Im going to assume that you mean (N^2)-1.

The best way to look at this problem is to get rid of stuff you can disprove
a) start small say 3 3^2-1 = 8, this is not prime

b) using the same example we can see it is not odd

c) This is starting to look like the right answer since any number on the real line is divisible by 8, unless it specifies somewhere you didn't wrtie that it has to divide evenly and output and integer value.

d) Is that n the same as the Big N, if so then when N=5
N^2-1=24 2^5 =32. 24 is not a multiple of 32 this same example works if you can pick any n.

e)It is not always a postive integer because when n=1 n^2-1=0. Which is neither positive or negative.
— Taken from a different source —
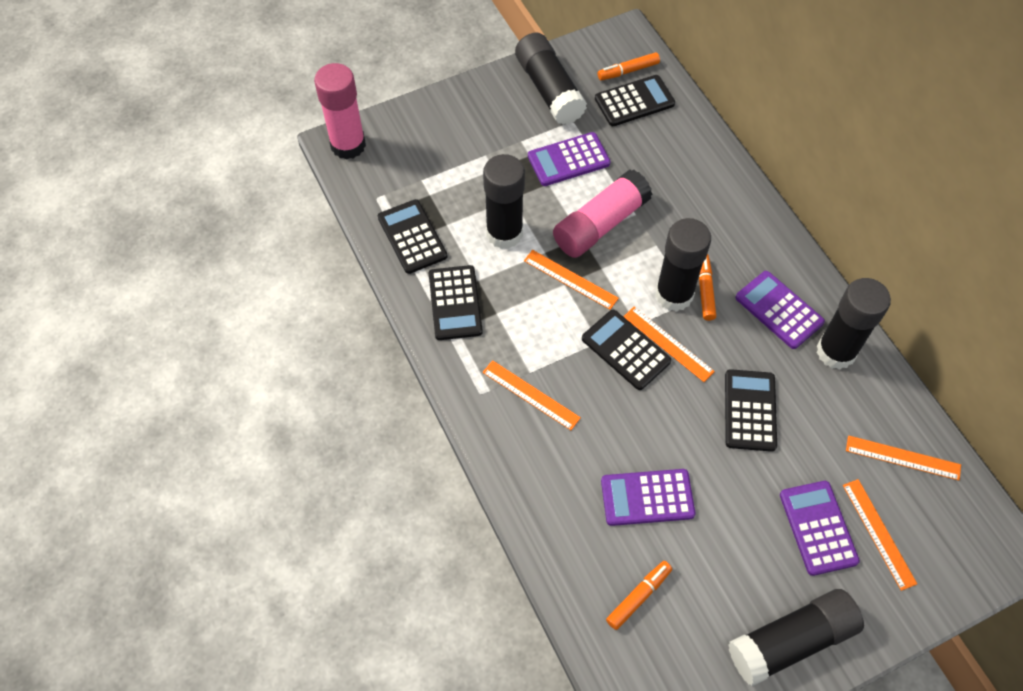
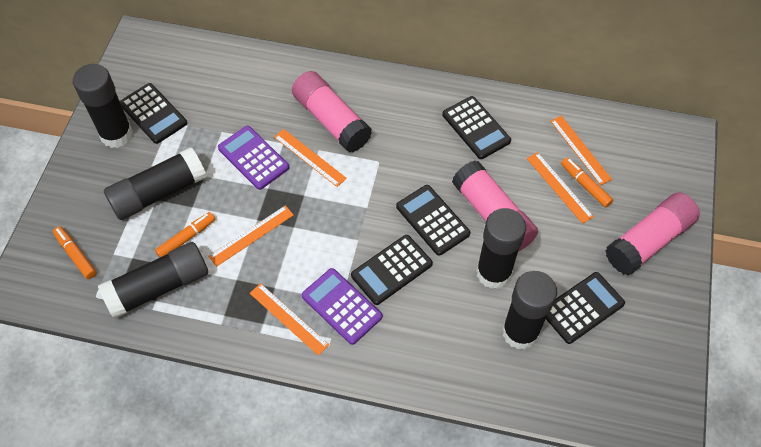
pink glue stick: [314,63,366,160] [553,169,652,258] = 2 -> [292,71,372,152] [452,160,538,252] [605,192,700,275] = 3
purple calculator: [528,132,611,186] [601,469,695,526] [735,271,825,349] [780,481,860,576] = 4 -> [218,126,289,190] [302,268,383,345] = 2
So i say the best answer is c since you can divide 8 into anything.

Answer 4

n=2k+1
n^2=4k^2+4k+1
n^2-1=4k^2+4k=4k(k+1)

A. not a prime number (divisible by 4)
B. not odd (multiple of 2)
C. divisible by 8 (multiple of 4 and because you have k(k+1) one of these 2 has to be even and therefor multiple of 2)
D.not a multiple of n^2
lets say it were, then n^2-1=k*n^2 (k integer)
n^2=1/(1-k)
but n is also integer, so this wolud be possible for k =0 which means n=1 (which is only a particulary case)
E. it's positive becasue a quadrat is alwais positive (it would be negative for n=0 which is not odd i think)

:)